To get some sense of my progress, I've been trying to estimate how many words I know in Thai. I have approached this in a couple of different ways. First, I've thought through related sets of words. I know twelve months, ten colors, seven days of the week, fourty-four consonants, etc. Secondly, I've glanced over word lists, such as the vocabulary index of a Thai textbook and the entries in a learner's dictionary. By using the size of a list and the percentage of words I recognize, I can produce an estimate. My best estimate is that I know about a thousand words.
In doing this exercise, I've realized that it's actually not clear to me what it means to "know" a word. While very frequent words are clearly "known", and words I've never heard are "unknown", there is a whole range of other possibilities. There are words that I understand when listening but cannot correctly use. There are words that I recognize and understand only in context, and there are words for which my sense is still emerging and incomplete. Even taking into account this ambiguity, I think 1000 words is reasonably accurate.

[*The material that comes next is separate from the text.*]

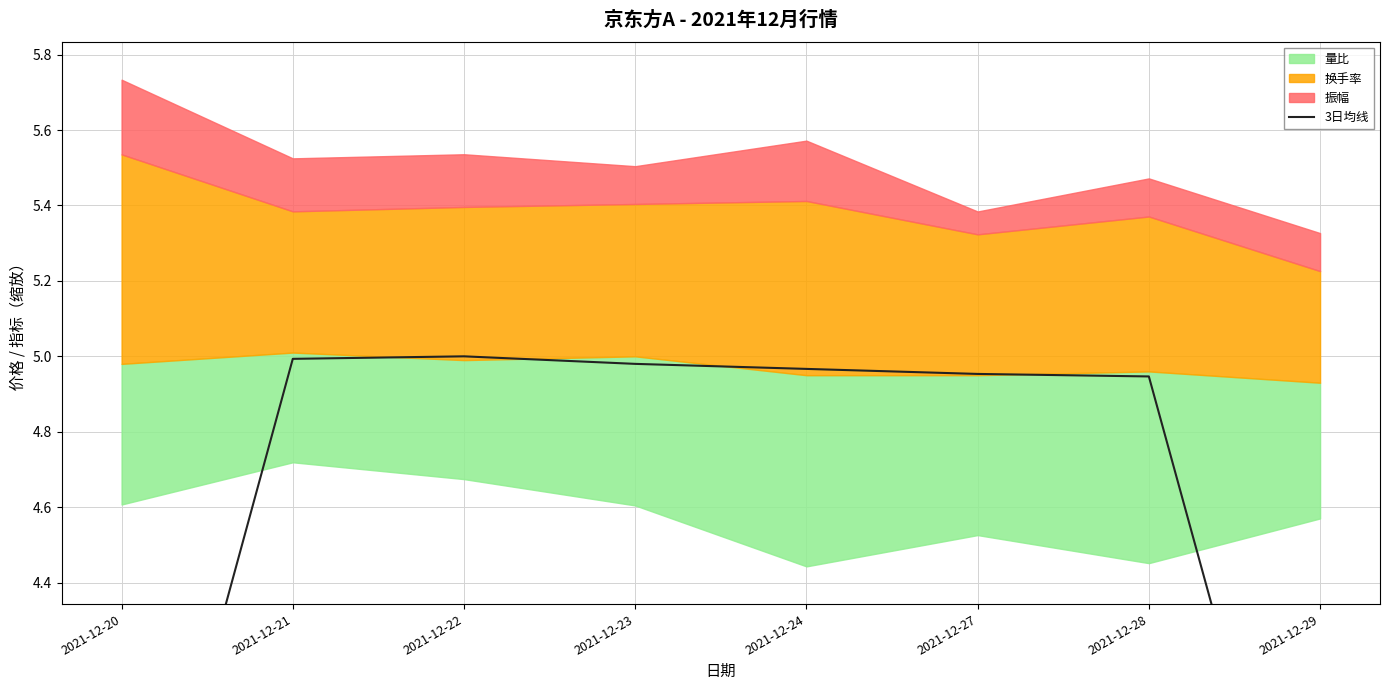

Does the chart display data point markers on the line(s)?

No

Now that I know what I know, I'd like to find statistics for Thai showing that the most frequent 1000 words cover x% of spoken language, the most frequent 2000 words cover y%, etc. This lexical coverage information is easy to find for English, but I have been unable to find anything for Thai. So I've resigned myself to trying to estimate for Thai by using what is known for English.

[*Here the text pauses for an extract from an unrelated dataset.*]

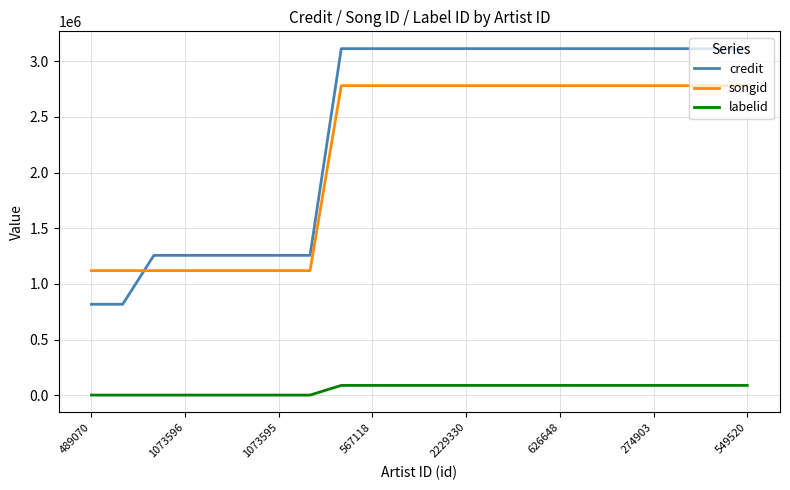

What is the minimum value for credit?

816751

One consideration in trying to apply English lexical coverage to Thai is that Thai morphology is not as productive as that of English. An ESL learner who acquires a word like "create" also acquires a whole family of words, including "creates", "created", "creative", "creation", and "recreate". In Thai, there are no such families of words. Other words function in place of morphology. For example, to say "created", a Thai speaker would say "create already". Word families in Thai are families of one.
I found some research on
Marlise Horst's website showing that, with a vocabulary of the thousand most frequent word families in English, students understand about 85% of spoken language. To increase that comprehension to 98%, a vocabulary of 6000-7000 word families is needed. Due to the difference in morphology, statistics for word families in English might give a rough approximation of statistics for individual words in Thai. This jibes with my experience. With my thousand word vocabulary, I think it's accurate that I understand about 85% of spoken Thai. This assumes an idealization where the only impediments to following a dialogue are vocabulary and grammar. The ability to listen to spoken dialogue at a normal rate of speed in a variety of regional accents is a separate issue.
The Linguist, an interesting ESL website, has another way to measure proficiency in a second language using the number of known words.
Beginner a) 2,000 b) 3,500 Intermediate a) 5,000 b) 7,500 Advanced a) 10,000 b) 12,500 (source:
The Linguist blog)
This system is for English, and every word in a word family is counted, so an attempt to apply it to Thai would again require taking into account the difference in morphology. Playing with the numeric data from
Horst's site, it appears that there is an average of two words in an English word family, with the most frequent families being the largest. Since Thai has word families of one word each, it seems reasonable to multiply the number of words in my vocabulary by a little more than 2 to acquire a rough estimate of an equivalent ESL vocabulary. With my thousand word vocabulary, I'm the equivalent of an ESL student a little past "Beginner A". This seems about right.